I'm near Chester, but travel a fair bit for work. I also do an event in Leeds roughly every other month. We might just bump into each other sometime
Maybe so! What brings you to Leeds? @NicoleCadmium
@BawdyTales Usually Leeds First Friday. A big transgender social event (the biggest monthly one in the UK) that takes place on the aforementioned First Friday of the month, centred around Lower Briggate. I used to do it every month (religiously, you might say) but I now tend to alternate between going and not. I've got accommodation sorted for 2nd March, so I'll be there, then. Possibly April too, since a friend I haven't seen in a while is going to be there.
Ah cool @NicoleCadmium
I have "dabbled" with BDSM but I wouldn't say I've been part of a community.
Yes. And the fetish community as well. I like to imagine myself sinking in quicksand or sometimes being executed. Surprisingly these are common fetishes.
Interesting. Any idea how you acquired this?
Not entirely sure how they came about except perhaps it was some attempt on the part of my subconscious to try to understand things like quicksand and the death penalty. I find it ironic when I see people get sucked under from a little dirt and water. Of course real quicksand doesn't suck you under. It's mainly movie quicksand.
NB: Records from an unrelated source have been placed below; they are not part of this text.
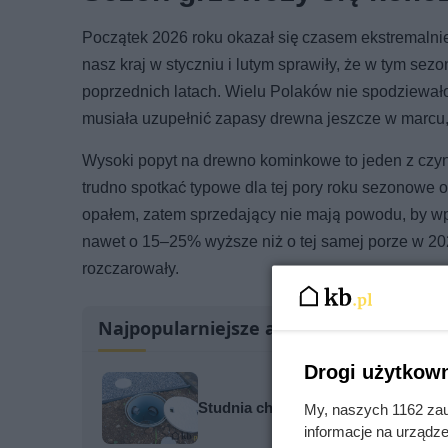
Początek 2026 roku okazał się czasem ekstremalnie
nasz kraj w styczniu i lutym sprawiły, że w tym s
poprzednich latach. Wielu Polaków nie spodziewało
musiała uzupełnić zapasy drewna jeszcze w marcu,
Wysoki popyt na drewno kominkowe to jeden z czy
trudno spotkać typowe dla tej pory roku sezonowe 
opałem, zatem sprzedający nie mają powodu, by 
nawet o 15–25% wyższe niż o tej samej porze w 202
rozczarowały.
Najpopularniejsze artykuły
Drogi użytkown
Studnia chłonna za 1200 zł czy za 
My, naszych 1162 zau
informacje na urządze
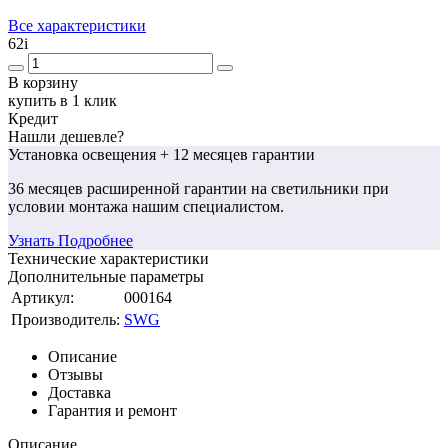
Все характеристики
62
i
В корзину
купить в 1 клик
Кредит
Нашли дешевле?
Установка освещения
+ 12 месяцев гарантии
36 месяцев
расширенной гарантии
на светильники при
условии монтажа нашим специалистом.
Узнать Подробнее
Технические характеристики
Дополнительные параметры
Артикул:
000164
Производитель:
SWG
Описание
Отзывы
Доставка
Гарантия и ремонт
Описание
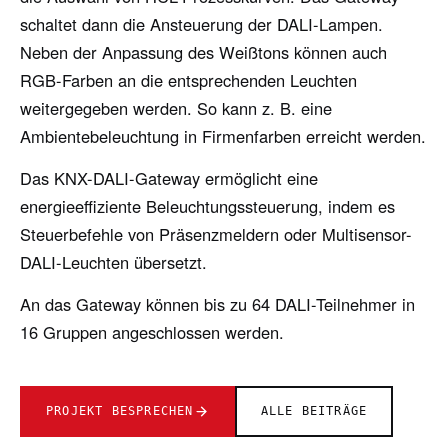
schaltet dann die Ansteuerung der DALI-Lampen.
Neben der Anpassung des Weißtons können auch
RGB-Farben an die entsprechenden Leuchten
weitergegeben werden. So kann z. B. eine
Ambientebeleuchtung in Firmenfarben erreicht werden.
Das KNX-DALI-Gateway ermöglicht eine
energieeffiziente Beleuchtungssteuerung, indem es
Steuerbefehle von Präsenzmeldern oder Multisensor-
DALI-Leuchten übersetzt.
An das Gateway können bis zu 64 DALI-Teilnehmer in
16 Gruppen angeschlossen werden.
PROJEKT BESPRECHEN
ALLE BEITRÄGE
And so far as the fantasy of being executed goes, it's particularly strange because I'm actually against the death penalty. I think it's the same thing though. My brain wants to understand what it's like to experience being executed so much so that it arouses me. Does that make sense?
Just starting a DDlg relationship 10 days ago with a guy I met on OK Cupid abt 6 weeks ago. We haven't met in person yet but he is very attentive to me online throughout the day and has gotten me into a bit of subspace a few times already. I'm totally smitten, addicted, and can't wait for the next hit. He's like a drug to me already! He lives just under 4 hours away; I'm driving to meet him finally on Saturday. wish me luck
Good luck but what's DDig and subspace ?
I was involved for a number of years in my local kink community, but have fallen out of touch with most of it. Nowadays if I get the urge to experience any of that I go to other events in other cities, and as a voyuer. It's an interesting scene with many different types/characters. I am torn between whether those activities are healthy from a psychological standpoint, and/or if the individuals involved are the problem. I have experienced an awful lot of things during my time attending parties and events, and it feels like many people use kink/bdsm as an excuse to behave badly. I question my own compulsions, and struggle with the idea that just because consenting adults agree to something that everything is ok.
You may.
and this is just for giggles ...
Love it!
I'm much more Tom than Jerry and bare hand is best: )
@BawdyTales . noted
I mean from a personal standpoint skin on skin spanking is the best but don't just take my word for it, there's a lot of crops and props to work through ; )
@IzziBell
Not really, but does somebody need/want a little spanking?!?
I'm not sure. I did BDSM play with my ex, but it was mostly fake..noisy but painless whips, velcro handcuffs, a foam "sex bed," etc.